Man who designed Christchurch's CTV building accused of trying to dodge disciplinary processes

Search and rescue workers looking for people trapped in the Canterbury Television Building, after it collapsed in a major earthquake in 2011.
Search and rescue workers looking for people trapped in the Canterbury Television Building, after it collapsed in a major earthquake in 2011. Photo credit: AFP/ USAR

The man responsible for the design of the CTV building has been accused by the professional body for engineers of trying to dodge disciplinary processes.

One-hundred and 15 people were killed when the six storey Canterbury Television Building collapsed during the Christchurch Earthquake in February 2011.

Engineering New Zealand (ENZ - formerly known as the Institution of Professional Engineers New Zealand, or IPENZ) wants to investigate whether Dr Alan Reay should have better supervised his employee who designed the building.
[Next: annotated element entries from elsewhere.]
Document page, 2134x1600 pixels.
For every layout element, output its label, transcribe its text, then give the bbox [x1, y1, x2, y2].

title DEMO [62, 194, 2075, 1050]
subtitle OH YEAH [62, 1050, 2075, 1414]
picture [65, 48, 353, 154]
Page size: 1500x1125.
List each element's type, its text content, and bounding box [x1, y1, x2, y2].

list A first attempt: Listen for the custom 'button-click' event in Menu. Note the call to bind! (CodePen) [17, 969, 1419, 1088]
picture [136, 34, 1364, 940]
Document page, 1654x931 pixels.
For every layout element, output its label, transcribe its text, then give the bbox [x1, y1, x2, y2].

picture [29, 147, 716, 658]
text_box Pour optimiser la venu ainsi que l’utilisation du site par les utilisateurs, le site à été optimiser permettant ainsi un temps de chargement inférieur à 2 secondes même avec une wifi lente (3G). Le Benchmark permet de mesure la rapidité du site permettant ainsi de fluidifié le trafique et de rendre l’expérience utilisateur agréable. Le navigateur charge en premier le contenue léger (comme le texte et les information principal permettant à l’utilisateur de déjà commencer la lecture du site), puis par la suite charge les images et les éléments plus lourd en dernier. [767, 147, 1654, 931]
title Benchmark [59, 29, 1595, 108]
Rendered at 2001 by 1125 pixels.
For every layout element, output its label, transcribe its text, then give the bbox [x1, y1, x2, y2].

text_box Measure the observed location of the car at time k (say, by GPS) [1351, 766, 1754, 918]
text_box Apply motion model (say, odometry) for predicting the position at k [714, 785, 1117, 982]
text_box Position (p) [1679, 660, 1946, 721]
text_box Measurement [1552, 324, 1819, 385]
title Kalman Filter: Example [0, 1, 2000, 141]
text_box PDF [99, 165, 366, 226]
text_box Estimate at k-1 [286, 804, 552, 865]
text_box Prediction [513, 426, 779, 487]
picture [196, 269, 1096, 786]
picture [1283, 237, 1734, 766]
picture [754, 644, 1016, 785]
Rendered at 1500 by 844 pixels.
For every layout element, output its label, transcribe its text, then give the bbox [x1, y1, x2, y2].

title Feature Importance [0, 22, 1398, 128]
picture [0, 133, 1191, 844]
The outcome of a judicial review hearing in the Wellington High Court on Monday was expected to decide whether that process could go ahead.

Lawyer Kristy McDonald said there was no explicit requirement under the 1986 rules, when the building was constructed, for her client to supervise his employee. She argued the agency had not specified which rule her client was meant to have broken, and had drawn the matter out over more than a decade.

"Alan Reay does not know what standard he is said to have breached, or how it is said his supervision failed to meet any such alleged standard."

She told Justice Radich there was no public interest in the disciplinary process continuing, nor any need to protect the public, as Dr Reay was now 82 and had retired from engineering. Her client had repeatedly tried to resolve the matter by offering to meet with the victims' families but was told it would not be appropriate, she said.

"This process is now futile, there is no legitimate further public interest ... the public interest has been addressed through the Royal Commission and the other inquiries," McDonald said.

"There is no need to determine what the standard was ... matters of standard are all irrelevant given that the rules and regulations have long since changed."

However, ENZ lawyer Linda Clark said the legal bid was an "eleventh-hour" attempt to delay or stop the proceedings, and it was in the public interest that they were concluded.

"This disciplinary process is set up to uphold standards in the profession and to enforce those standards in a neutral way," she said.

"With a view to holding the profession to account, being seen to hold the profession to account, and with a mind very firmly on the public interest - both in showing the public that professional standards mean something, [and] demonstrating to the public that even if the process takes a long time, the process will still be completed as intended."

The decision on whether any disciplinary process should be halted would be better made by a committee of engineers, rather than a judge, Clark said.

Justice Radich reserved his decision.

A 2012 Royal Commission Inquiry found engineer David Harding made fundamental errors in designing the building, and criticised Reay for handing sole responsibility for the design over to somebody so inexperienced. That same year, 54 family members and the Ministry of Building, Innovation and Employment's chief engineer made complaints about both men to the professional body.

A separate police investigation which concluded in November 2017 resulted in no criminal prosecution for the building's collapse.